**Exercise**. Filter the records, keeping every line that has the string "Sektion".

**Data for processing**.
____________

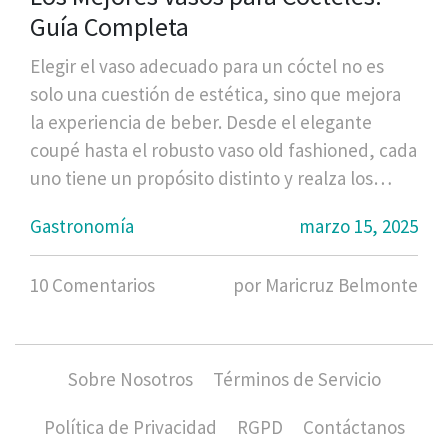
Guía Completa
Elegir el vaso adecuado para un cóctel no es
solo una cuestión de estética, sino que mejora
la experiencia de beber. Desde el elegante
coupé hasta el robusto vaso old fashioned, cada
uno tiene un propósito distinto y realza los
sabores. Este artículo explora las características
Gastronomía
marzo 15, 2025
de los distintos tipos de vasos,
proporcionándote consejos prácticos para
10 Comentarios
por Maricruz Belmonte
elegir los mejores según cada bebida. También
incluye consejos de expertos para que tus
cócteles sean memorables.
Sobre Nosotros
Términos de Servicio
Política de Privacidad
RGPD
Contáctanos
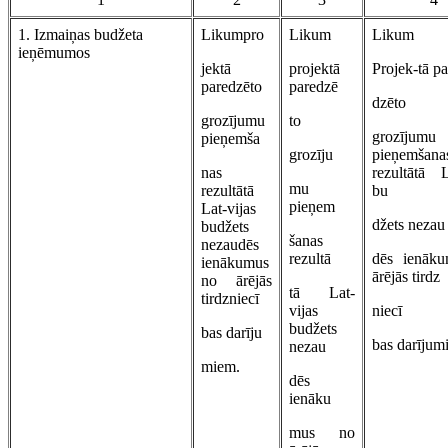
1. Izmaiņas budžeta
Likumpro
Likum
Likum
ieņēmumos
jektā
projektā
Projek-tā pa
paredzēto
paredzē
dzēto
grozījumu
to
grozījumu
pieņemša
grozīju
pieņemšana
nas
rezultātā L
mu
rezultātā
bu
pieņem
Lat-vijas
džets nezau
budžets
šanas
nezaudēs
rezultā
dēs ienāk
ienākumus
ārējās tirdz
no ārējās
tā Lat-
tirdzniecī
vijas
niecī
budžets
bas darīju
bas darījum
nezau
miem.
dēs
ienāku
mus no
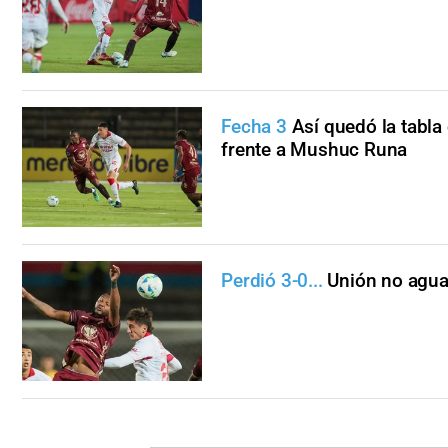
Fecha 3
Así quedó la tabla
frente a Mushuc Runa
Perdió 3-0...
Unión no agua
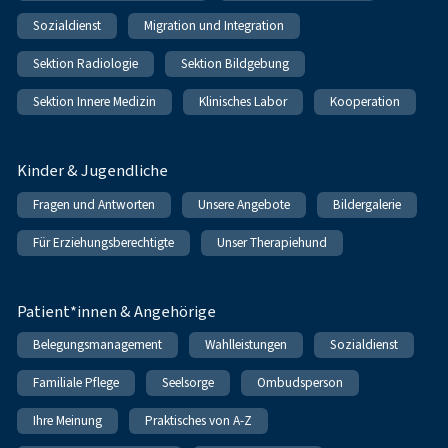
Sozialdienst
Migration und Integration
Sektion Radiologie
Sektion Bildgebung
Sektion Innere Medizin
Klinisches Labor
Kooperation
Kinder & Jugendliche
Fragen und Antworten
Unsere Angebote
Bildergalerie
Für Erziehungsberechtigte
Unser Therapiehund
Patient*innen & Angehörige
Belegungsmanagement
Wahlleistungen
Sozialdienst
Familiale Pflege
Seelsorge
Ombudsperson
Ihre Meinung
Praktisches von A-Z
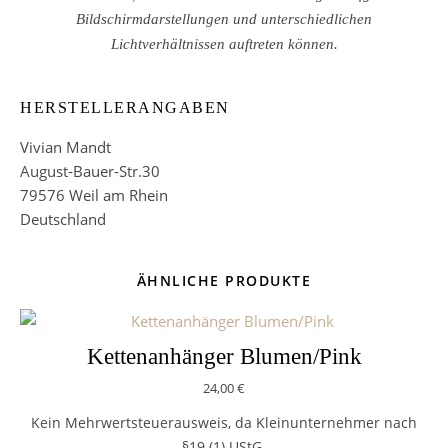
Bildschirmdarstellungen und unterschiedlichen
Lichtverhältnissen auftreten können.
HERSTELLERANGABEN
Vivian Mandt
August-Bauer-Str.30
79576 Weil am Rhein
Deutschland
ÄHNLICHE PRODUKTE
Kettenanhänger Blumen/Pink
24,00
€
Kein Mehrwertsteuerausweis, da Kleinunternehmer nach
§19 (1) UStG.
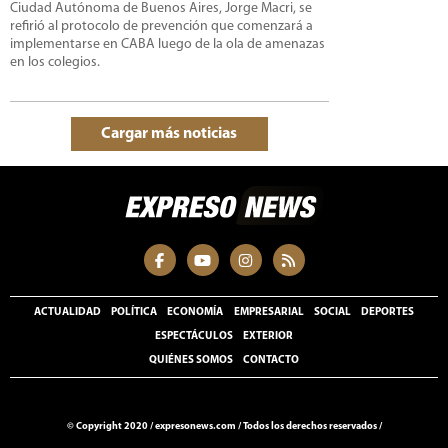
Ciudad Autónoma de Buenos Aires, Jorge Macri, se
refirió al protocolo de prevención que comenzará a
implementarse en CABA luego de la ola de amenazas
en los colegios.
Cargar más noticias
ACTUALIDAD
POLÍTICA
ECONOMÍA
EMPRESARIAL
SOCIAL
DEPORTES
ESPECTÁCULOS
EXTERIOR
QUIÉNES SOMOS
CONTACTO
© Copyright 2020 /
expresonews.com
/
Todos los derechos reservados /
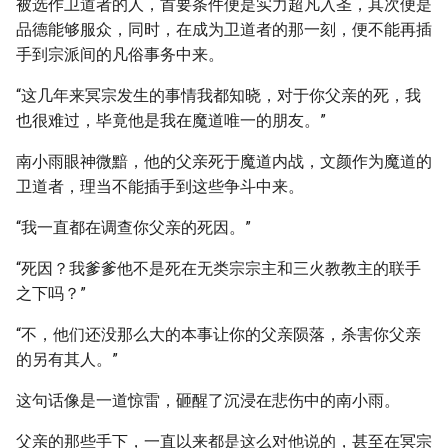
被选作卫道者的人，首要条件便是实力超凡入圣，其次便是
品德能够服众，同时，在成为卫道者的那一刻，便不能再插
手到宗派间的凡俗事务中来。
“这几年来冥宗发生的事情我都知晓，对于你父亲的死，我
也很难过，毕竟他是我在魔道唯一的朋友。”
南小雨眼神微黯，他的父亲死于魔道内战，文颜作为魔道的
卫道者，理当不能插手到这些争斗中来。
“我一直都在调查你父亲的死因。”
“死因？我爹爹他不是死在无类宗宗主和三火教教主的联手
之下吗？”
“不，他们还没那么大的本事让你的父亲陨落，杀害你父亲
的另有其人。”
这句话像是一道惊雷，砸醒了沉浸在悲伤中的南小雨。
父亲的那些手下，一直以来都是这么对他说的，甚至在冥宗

____________

**Solved problem**.
Sektion Radiologie
Sektion Bildgebung
Sektion Innere Medizin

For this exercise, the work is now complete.